Friday , 29 March 2024

Iran claims it arrested Israeli spies plotting to kill nuclear scientists

Al-Monitor – Iranian hard-line media reported June 21 that Iran was holding three individuals working as agents for Mossad, the overseas branch of Israel’s intelligence agency.

According to Mehdi Shamsabadi, the prosecutor in the southeastern city of Zahedan, the three were rounded up from across multiple locations nationwide in April following an eight-month-long sophisticated surveillance operation by Iran’s Intelligence Ministry.

“They had been tasked with the assassination of nuclear scientists,” the prosecutor told a presser, adding that in the face of damning evidence, the three “showed absolutely no objection to their arrest warrants.” 
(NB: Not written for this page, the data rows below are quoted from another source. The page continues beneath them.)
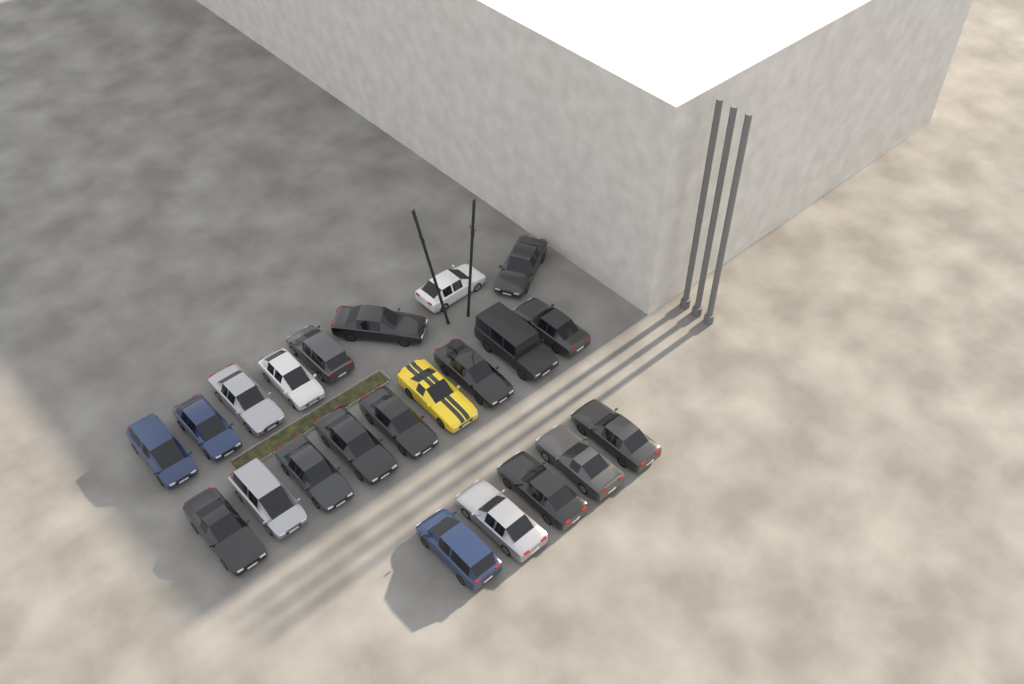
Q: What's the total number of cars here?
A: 22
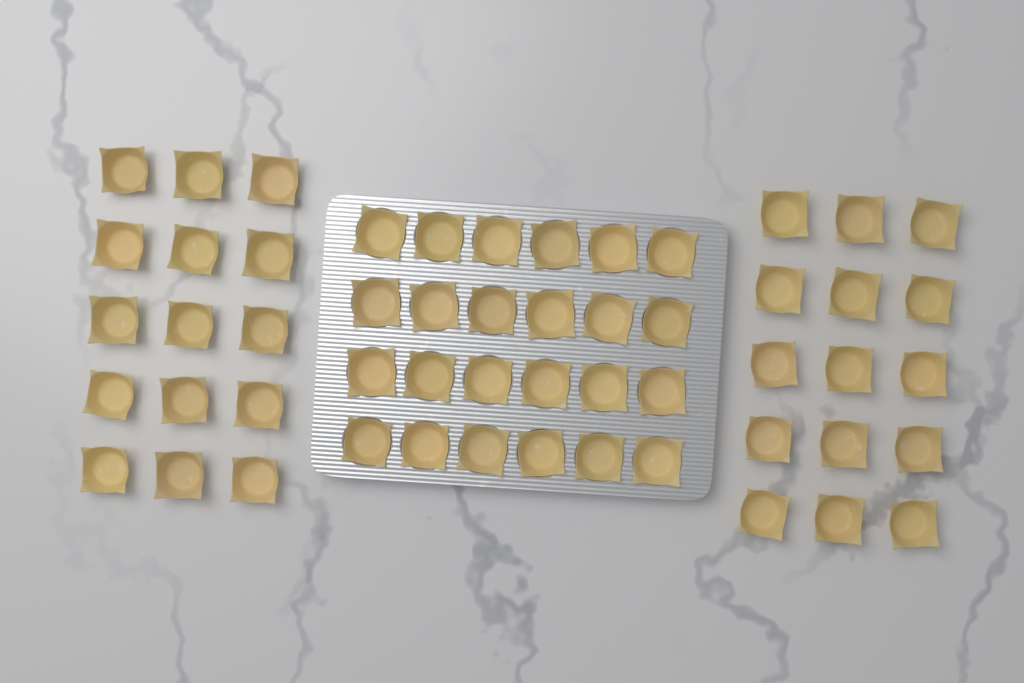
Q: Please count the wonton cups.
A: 54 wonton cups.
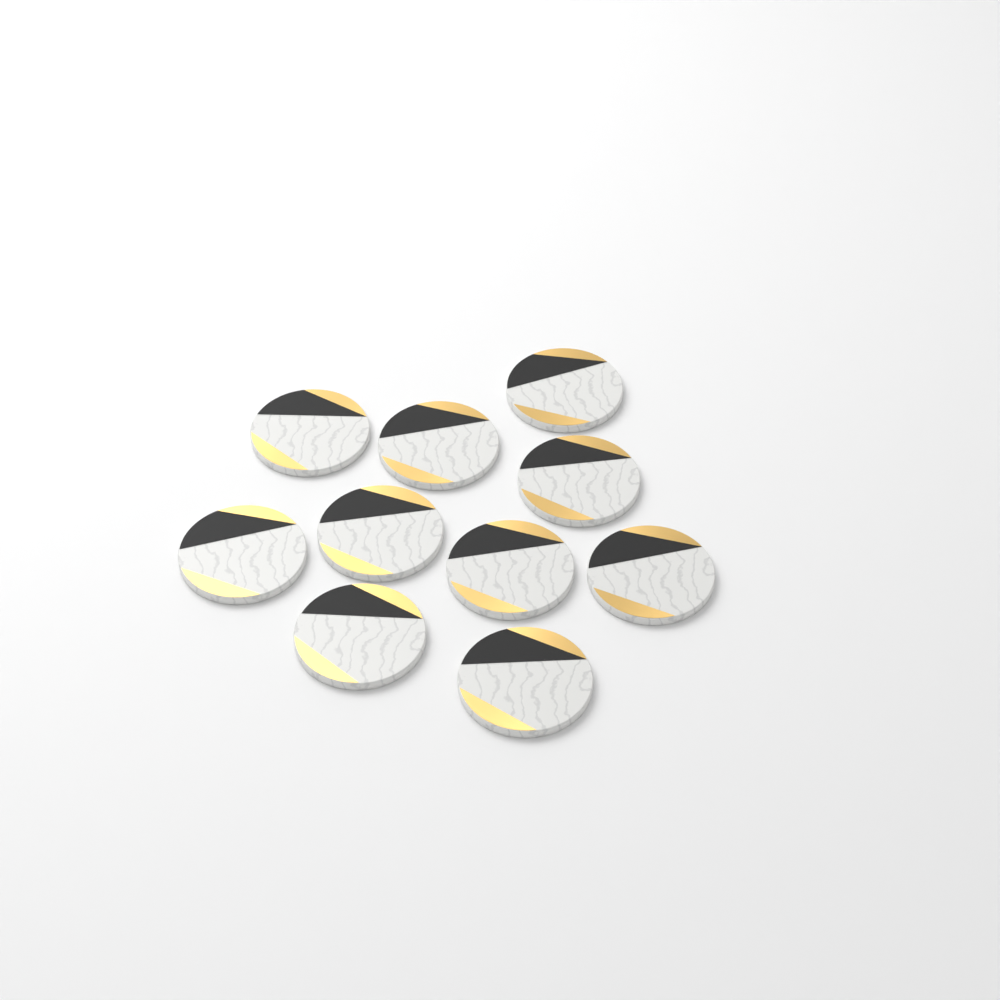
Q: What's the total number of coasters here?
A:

At least five Iranian nuclear scientists have been assassinated since 2010 in operations blamed on Israel. The Israeli government, which considers Iran’s nuclear and missile programs to be existential threats, has neither denied nor confirmed its involvement.

Alleged infiltration and sabotage by Israel’s intelligence apparatus well inside Iran have in recent months reached a new climax. Individuals linked to Iran’s Islamic Revolutionary Guard Corps (IRGC) — including a colonel with its overseas branch, the Quds Force — have been among the targets. On June 13, Iran also announced the “martyrdom” of two experts working for its aerospace industry, which is in charge of the country’s missile program. And only on June 20, Iran’s Defense Ministry confirmed that a May 26 blast inside the Parchin military complex was an act of sabotage. The highly sensitive center south of the capital, Tehran, has in the past been associated with suspected military aspects of Iran’s nuclear program.
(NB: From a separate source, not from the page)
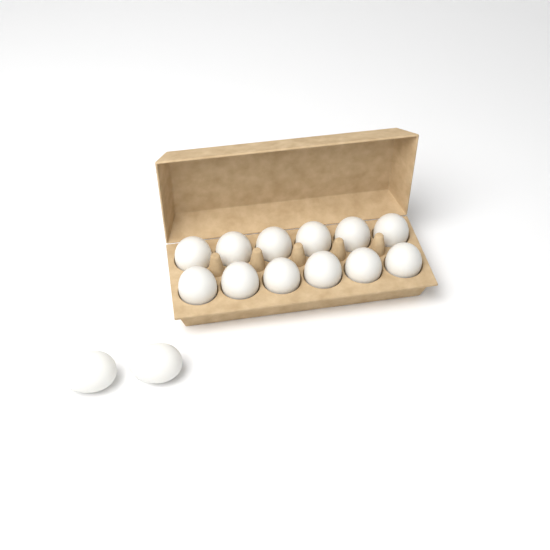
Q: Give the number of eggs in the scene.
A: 14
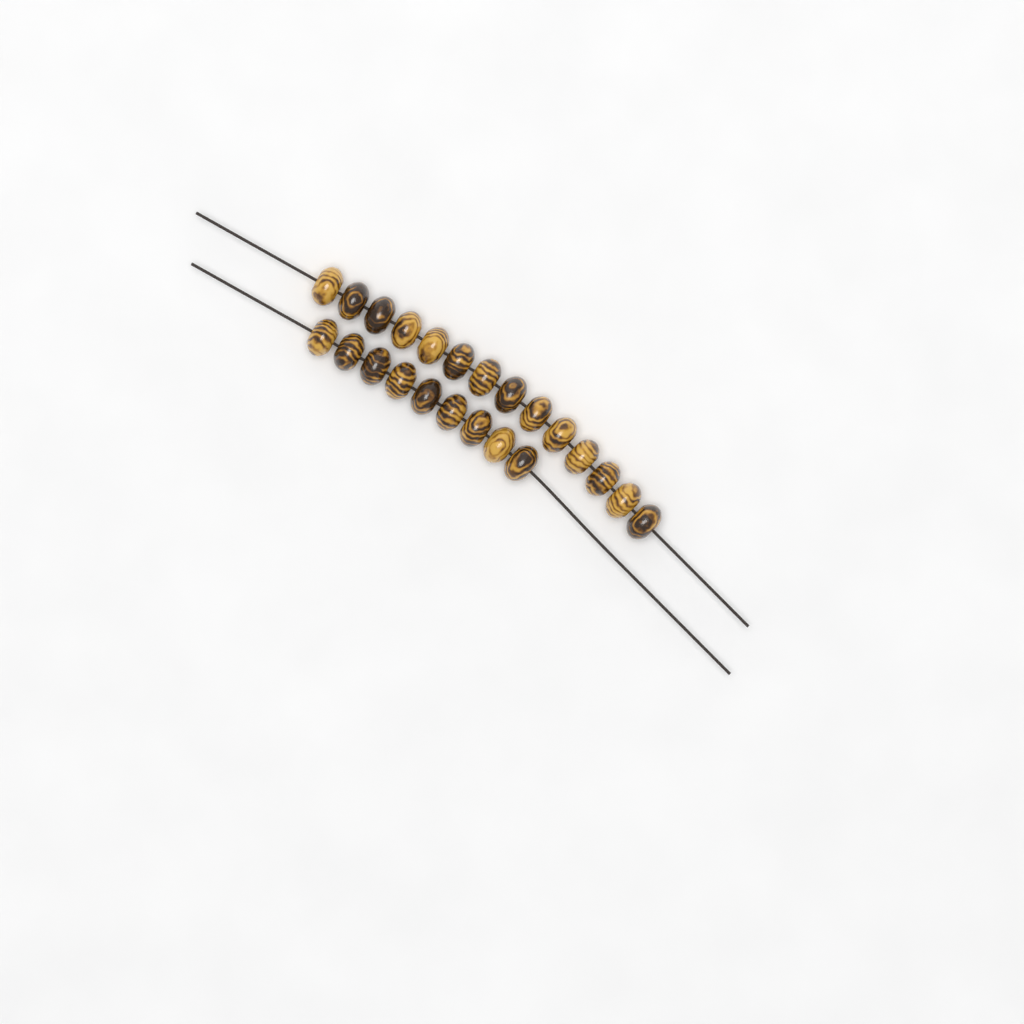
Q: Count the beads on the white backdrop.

The fresh arrests were not the first Iran has made in connection with assassination plots against its nuclear scientists. In 2012, following a chain of such deadly attacks, Iran detained a dozen of its own nationals and brought them before cameras to “confess” details of their ties with Mossad before sentencing them to death.
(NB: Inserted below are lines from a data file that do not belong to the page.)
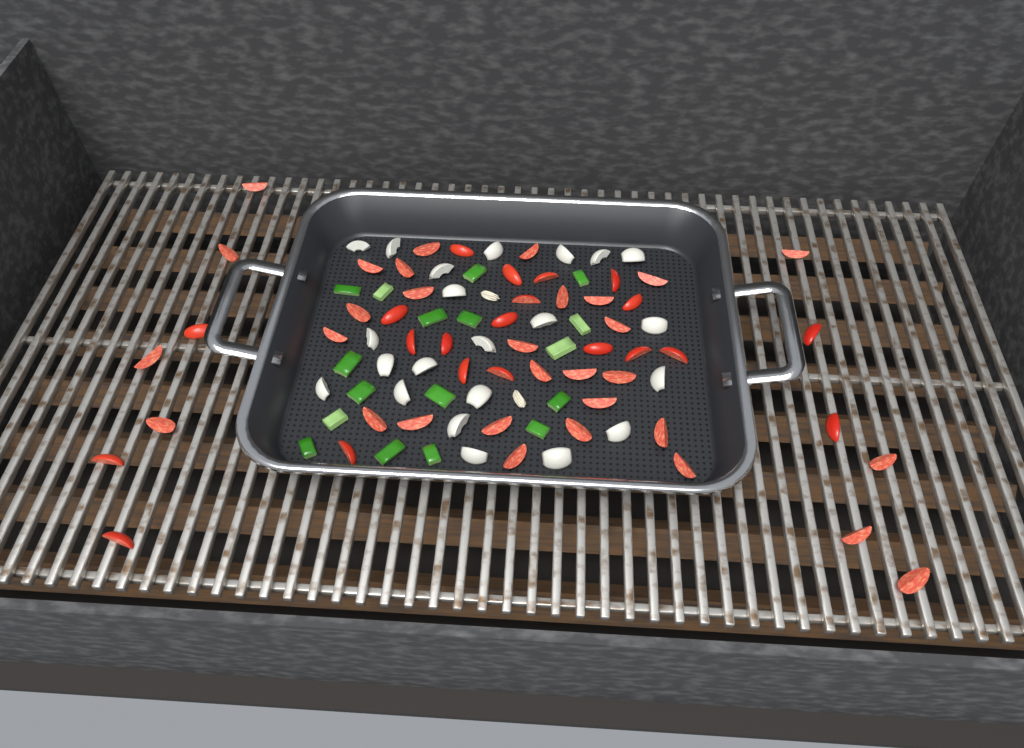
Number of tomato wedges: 52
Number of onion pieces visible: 22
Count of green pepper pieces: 17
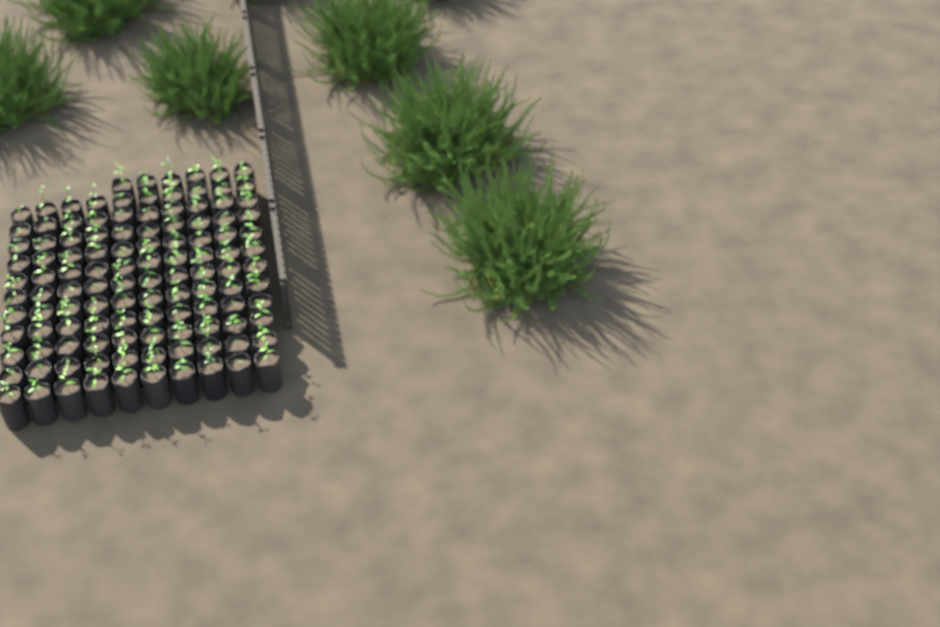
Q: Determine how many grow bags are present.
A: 116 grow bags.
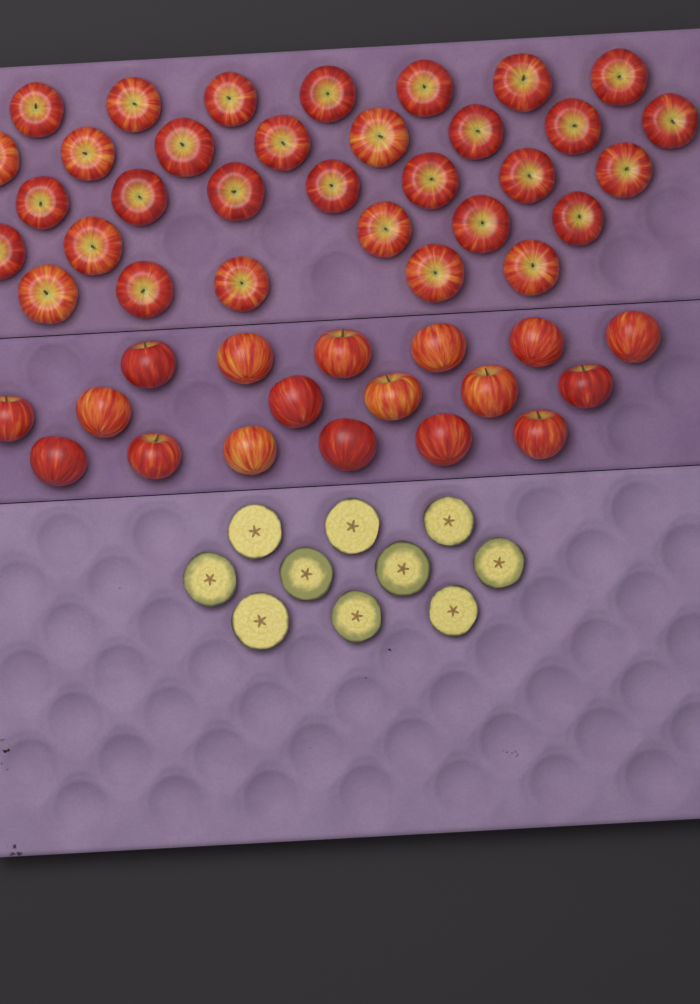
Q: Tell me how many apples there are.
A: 50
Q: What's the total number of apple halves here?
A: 10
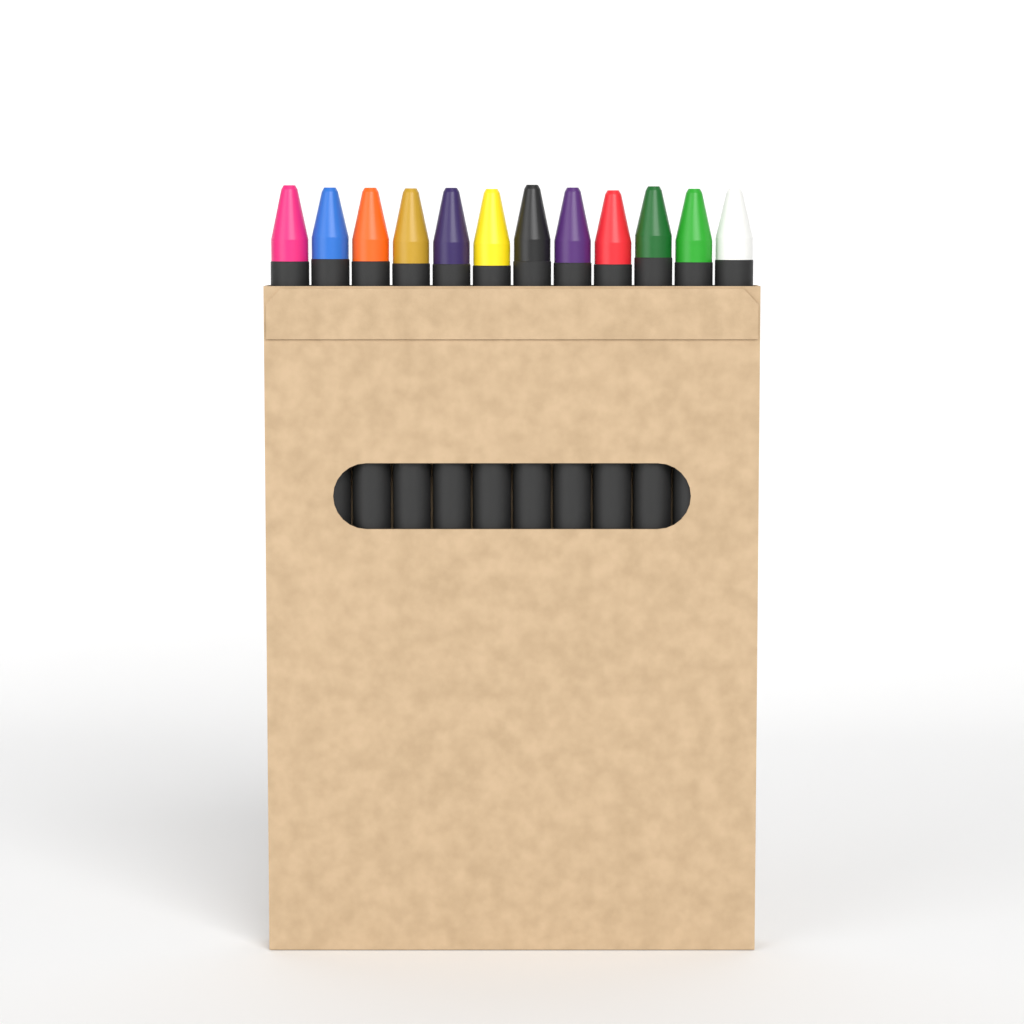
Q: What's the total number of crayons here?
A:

But 26 months later, only one was kept languishing to be put to the gallows. The rest were secretly released with no official statement as to why the decision was revoked. In 2019, Maziar Ebrahimi, one of those released, recounted from exile how the group was tortured into confessing in a saga that was entirely baseless in the first place and how they fell victim to an internal rift between Iran’s two parallel and competing agencies, namely the Intelligence Ministry and the IRGC’s intelligence organization.

Ebrahimi’s revelations prompted a rare statement from the Intelligence Ministry, admitting that the probe was a failure and that it had paid cash compensation to the detainees upon their release.